Looking back, I see it took months before I saw the start of the snow canvas, enough flakes falling to begin to take its shape, but soon enough there it was covering the ugly underneath and renewing my landscape. But it, this restoration, started with a single snow flake. I know I am supposed to say 2017 was my worst year, I know those around me would expect this given what we experienced, but in all honesty, sometimes “the worst” finds a way of morphing itself into something else. The moment itself was the worst, but the aftermath, the snow fall, well, it softened my world into something transforming. I’m simply better at being. A miraculous outcome of tragedy.  

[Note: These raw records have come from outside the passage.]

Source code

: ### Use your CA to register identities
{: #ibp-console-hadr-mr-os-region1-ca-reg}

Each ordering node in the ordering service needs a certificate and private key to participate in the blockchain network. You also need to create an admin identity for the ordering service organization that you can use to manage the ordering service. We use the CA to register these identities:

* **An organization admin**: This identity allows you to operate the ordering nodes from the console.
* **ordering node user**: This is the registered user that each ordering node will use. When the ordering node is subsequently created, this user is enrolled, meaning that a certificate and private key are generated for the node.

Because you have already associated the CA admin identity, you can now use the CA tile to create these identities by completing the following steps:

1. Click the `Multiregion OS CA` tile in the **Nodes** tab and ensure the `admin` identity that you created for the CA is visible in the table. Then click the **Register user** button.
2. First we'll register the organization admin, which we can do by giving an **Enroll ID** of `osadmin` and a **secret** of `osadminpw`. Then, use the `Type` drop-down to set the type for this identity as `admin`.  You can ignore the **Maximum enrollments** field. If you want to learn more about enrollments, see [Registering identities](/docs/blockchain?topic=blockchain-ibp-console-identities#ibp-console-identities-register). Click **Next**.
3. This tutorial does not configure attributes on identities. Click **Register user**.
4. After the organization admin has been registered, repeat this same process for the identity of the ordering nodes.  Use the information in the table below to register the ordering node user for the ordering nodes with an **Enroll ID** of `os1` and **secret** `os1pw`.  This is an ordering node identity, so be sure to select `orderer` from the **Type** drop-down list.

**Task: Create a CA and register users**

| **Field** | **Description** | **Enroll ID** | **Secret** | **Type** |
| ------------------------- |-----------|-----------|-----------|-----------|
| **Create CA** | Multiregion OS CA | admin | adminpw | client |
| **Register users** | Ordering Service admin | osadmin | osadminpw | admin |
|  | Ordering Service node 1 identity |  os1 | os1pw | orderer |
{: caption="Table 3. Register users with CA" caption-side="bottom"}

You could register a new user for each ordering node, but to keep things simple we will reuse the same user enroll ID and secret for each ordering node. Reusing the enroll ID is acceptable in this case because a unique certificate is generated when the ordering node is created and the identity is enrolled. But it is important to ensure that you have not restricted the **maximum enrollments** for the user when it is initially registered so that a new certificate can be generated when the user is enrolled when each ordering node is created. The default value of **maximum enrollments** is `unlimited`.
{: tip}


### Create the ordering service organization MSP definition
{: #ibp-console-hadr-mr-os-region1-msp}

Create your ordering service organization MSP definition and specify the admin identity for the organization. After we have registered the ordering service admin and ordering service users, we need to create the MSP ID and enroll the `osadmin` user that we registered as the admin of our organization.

I’m able to function again now, albeit many months later, without the horrific triggers of his death infringing on my day. They no longer creep into my morning routine, my overheard conversations, or my leisurely moments. But I am aware I am at risk as I sometimes see it on the periphery of my existence.  A few days before his death, there was snow falling, this exact same week, and I felt a flinch at seeing the same forecast lining up to repeat itself this week. And next week, I will hear the ring of that phone call in my head while I am preparing for my day. But even in this experience (as I’ve termed it, traumatic grief) I am wiser than I once was. I have an ability to see a whole other side of the death experience that I didn’t gain with the death of my grandparents, or close friend from malignancy, or patients I work with daily. It’s as if a stone was pushed away revealing an existence I wasn’t aware of before.  Mastectomy did this as well, with its own insights provided, letting me know that we never really know it all. We think because we have watched something unfold around us, or seen something portrayed in literature that we suddenly “get it” because it was so comprehensively explained. It simply isn’t so. Until you walk in the shoes yourself you simply are an informed observer, a far cry from an experienced survivor. I get that now.  Never again will I assume I know what you are going through. And never again will I assume I’ve learned it all.

“We will thrive in the new scenery not despite the profound loss, but because of the gain and clarity that can come in the experience, even when it feels like tragedy.” These were my words on January 27th, a few days after his death when I wasn’t sure what was up and what was down, but I had enough togetherness to know and trust God’s promises. And I’ve kept those words on my desk this whole year as a reminder of where I was going. Thrive. Gain. Clarity. Three crystals of flaky white snow. 


2 Corinthians 13:9 (ESV) - “For we are glad when we are weak and you are strong. Your restoration is what we pray for.”